Così Le Figaro ha parlato di «Ritorno della dolce vita», il «sogno italiano» si è guadagnato un posto fisso su Pariscope e i parigini della Rive Gauche la sera si domandano: teatro, cimena o Istituto? Dice Ferrara: «Era mia intenzione partire soft per poi arrivare a fare cose più impegnate. Infatti il programma più di successo è stato il ciclo “Fratelli d’Italia”, dove Galli della Loggia e Marc Lazar hanno spiegato gli anni Ottanta e Novanta. Anche qui la formula era da spettacolo con proiezioni, letture, spezzoni di film e quattro giornalisti come testimoni (Miriam Mafai, De Bortoli, Ezio Mauro e Sergio Romano). A Parigi hanno una cattiva informazione che viene dall’Italia». Sarà perché è la patria degli «esuli del regime»? «Sono esuli di lusso, che abitano qui perché hanno belle case e gli va di stare qui. Il loro è uno strillo di parte che non corrisponde alla realtà. Un Istituto di Cultura non deve fare propaganda politica e quindi ho pensato che era giusto mettere in mano ai parigini i materiali per spiegare pacatamente la nostra storia. Non basta fare una polverosa conferenza per italiani residenti all’estero, è molto più efficace una serie a tema».
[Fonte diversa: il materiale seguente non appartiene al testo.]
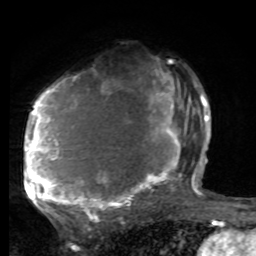
Breast MRI, one axial slice. Position 49 of 80 along the scan axis. Cropped to one breast. Dynamic contrast-enhanced series, time point 2 of 8 at this slice position (early post-contrast). 1.5 T. TE 4.2 ms, TR 7 ms. 256 × 256 image matrix. Female patient.
Annotated regions visible in this slice (semi-automatic segmentation, software-assisted and operator-edited):
- enhancing-tissue mask used for the functional tumour volume (all voxels passing the contrast-enhancement thresholds inside the analysis volume; usually the tumour): bounding box <25,61,197,221> (left, top, right, bottom; pixels)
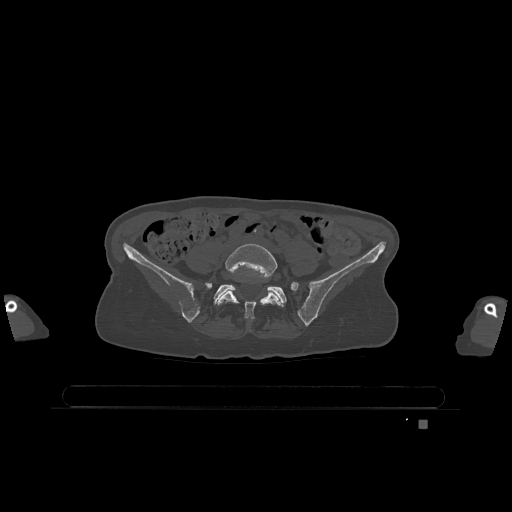
CT including the spine, one axial slice; slice 223 of 1317 in the series (ordered by position); bone window (W 1800 / L 400 HU); 0.5 mm slice thickness; 512 × 512 image matrix. Female patient, age 74 years. From the clinical record (not read from this slice): primary cancer: lung.
Outlined on this slice (semi-automatic segmentation, software-assisted and operator-edited):
- L5 vertebra: bounding box [x1, y1, x2, y2] px = [217, 244, 281, 320]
Così da Parigi è partita la rilettura della figura politica e umana di Craxi (altro grande scandalo, rimbalzato fin sui quotidiani nazionali). Così all’Hôtel du Galliffet le repliche di un testo su Aldo Moro tratto da lettere e testimonianze dell’epoca (che in altre circostanze avrebbe retto due serate), sono in scena da metà febbraio e proseguiranno fino a metà giugno per un totale di cento serate. «È una vittoria in una città come Parigi, dove ogni sera ci sono mille scelte» commenta Ferrara, che con una certa perfidia annuncia il programma dell’anno prossimo: «Si parlerà della conquista della Gallia. Tanto per ricordare ai francesi chi siamo. Un ciclo coordinato da Aldo Schiavone, stessa struttura scientifica ma spettacolare. Cinema e teatro sono comunque i veicoli migliori per fare arrivare la nostra cultura.

Quindi farò anche un “Cinema Italia” alla Cité universitaire proiettando film italiani presenti nei festival europei dell’anno. Poi vorrei continuare con una rassegna sui grandi classici e sui film che sono fuori dalla grande distribuzione...».